SuaraJawaTengah.id - Vokalis band Letto sekaligus budayawan, Sabrang Mowo Damar Panuluh, menyuarakan kegelisahan mendalamnya terhadap kondisi bangsa yang ia sebut terjerat dalam "deadlock stupidity" atau kebuntuan kebodohan.
Setelah melakukan riset personal selama 14 tahun, ia membeberkan pandangan tajamnya yang berayun antara pesimisme dan secercah harapan yang tak terduga.
Dalam perbincangan panas di kanal YouTube Hendri Satrio Official, pria yang akrab disapa Noe Letto ini tak ragu menggunakan istilah keras untuk menggambarkan stagnasi yang menurutnya melanda Indonesia.
Baginya, ini bukan sekadar kritik sesaat, melainkan buah dari pencarian panjang yang nyaris membuatnya menyerah.
Baca Juga:Toyota Hilux Rangga, Mobil Ganteng Kelas Angkutan Barang
Riset 14 Tahun Berujung Putus Asa

Sabrang mengungkapkan bahwa perjalanannya memahami akar masalah bangsa adalah sebuah maraton intelektual dan spiritual yang menguras energi. Selama 14 tahun, ia mencoba memetakan masalah untuk menemukan jalan keluar dari kebuntuan sistemik yang ada.
Upayanya bahkan sampai pada titik keputusasaan yang mendalam. Ia mengaku sempat berkeliling ke makam-makam para wali, raja, dan leluhur nusantara selama setengah tahun hanya untuk mencari jawaban atas kebuntuan tersebut.
"Sempat putus asa karena tidak menemukan jalan keluar," aku Sabrang, menggambarkan betapa peliknya simpul masalah yang ia temukan.
Keputusasaan ini, menurutnya, muncul dari kesadaran bahwa ekosistem berbangsa di Indonesia bergerak ke arah yang terus menurun, sebuah prediksi yang telah ia sampaikan sejak sebelas tahun lalu dan kini dirasanya semakin terbukti.
Baca Juga:Waspada! Angin Kencang Berpotensi Hantam Pesisir Selatan Jawa Tengah, BMKG Ungkap Penyebabnya
Harapan dari Teknologi yang Belum Dikuasai Oligarki
Namun, di tengah awan gelap pesimisme itu, Sabrang melihat seberkas cahaya. Harapan itu, ironisnya, tidak datang dari elite politik atau sistem yang ada, melainkan dari disrupsi teknologi.
Menurutnya, kemunculan teknologi-teknologi baru yang belum sepenuhnya berada dalam genggaman dan kontrol oligarki membuka peluang masif untuk perubahan.

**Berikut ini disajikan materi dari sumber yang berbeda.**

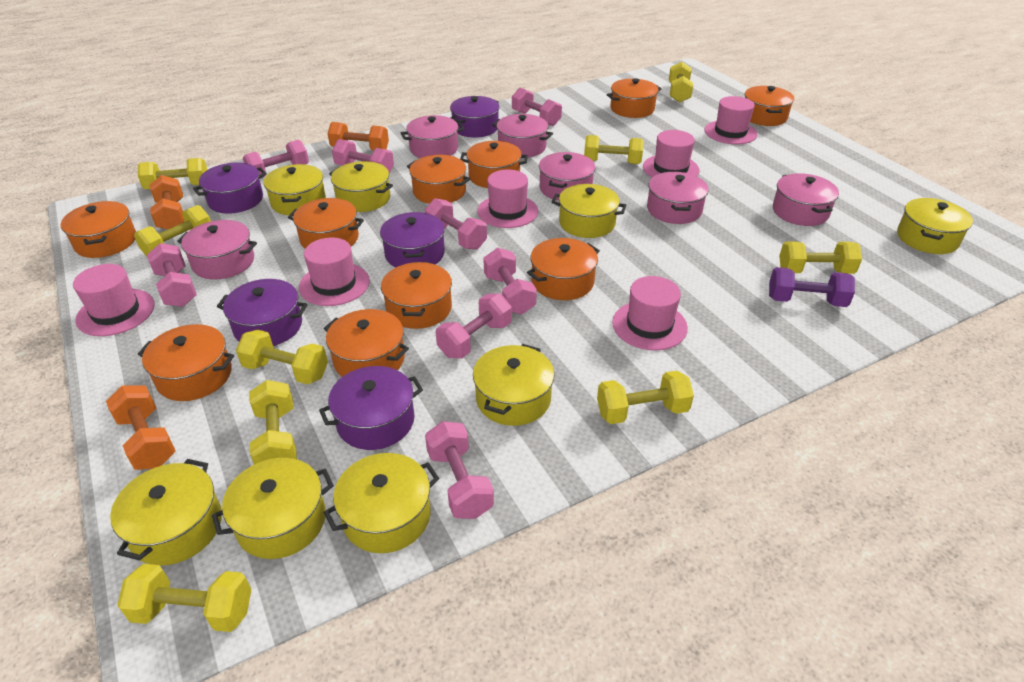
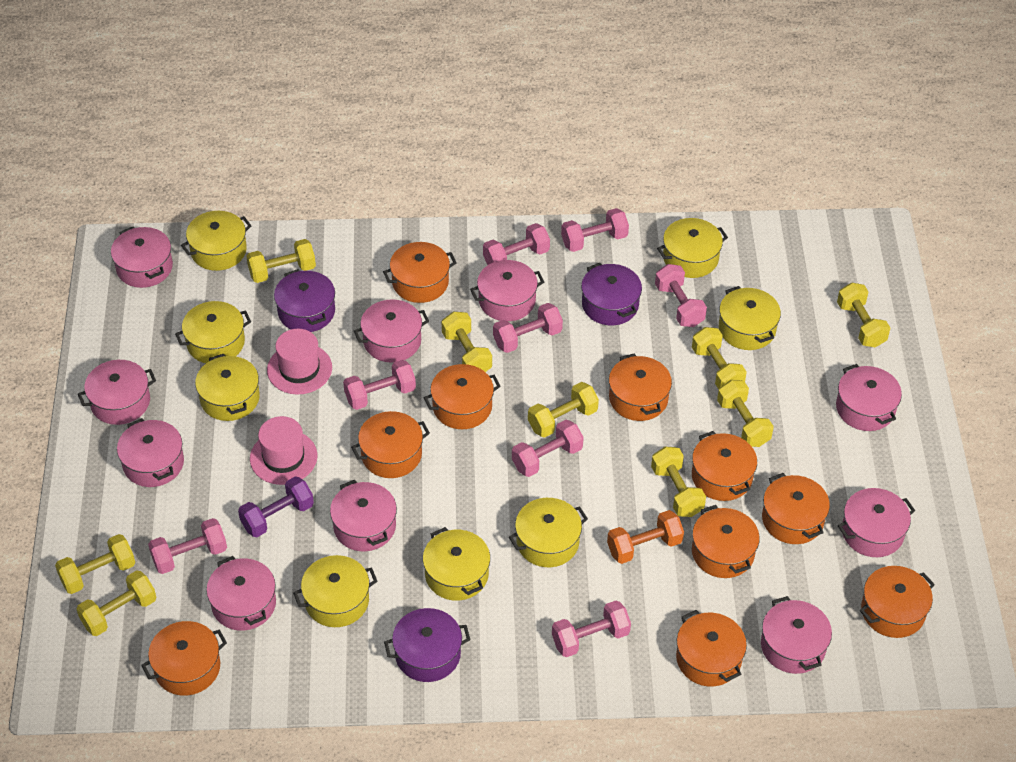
orange dumbbell: 3 -> 1
pink hat: 6 -> 2
pink pot: 6 -> 10
purple pot: 5 -> 3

Teknologi ini menjadi variabel baru yang bisa mengacak-acak peta permainan yang sudah mapan dan dikuasai segelintir pihak.

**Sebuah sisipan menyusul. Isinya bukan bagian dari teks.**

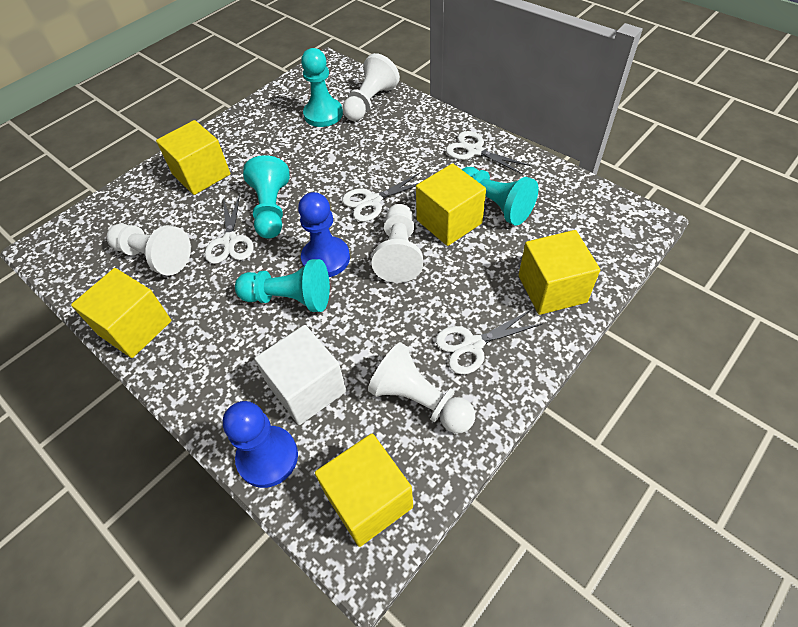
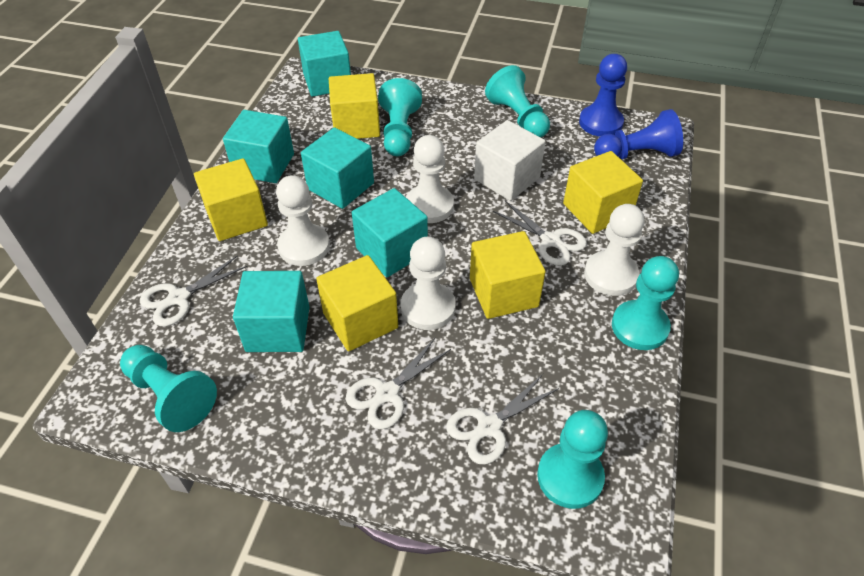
turquoise cube: 0 -> 5
turquoise pawn: 4 -> 5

"Ini seperti bumbu baru yang bisa menciptakan ribuan masakan baru," ujar Sabrang menganalogikan. Ia meyakini, inovasi yang bergerak liar di luar kendali kekuatan dominan memiliki potensi untuk membongkar stagnasi politik dan sosial, memberikan ruang bagi solusi-solusi yang sebelumnya tak terpikirkan.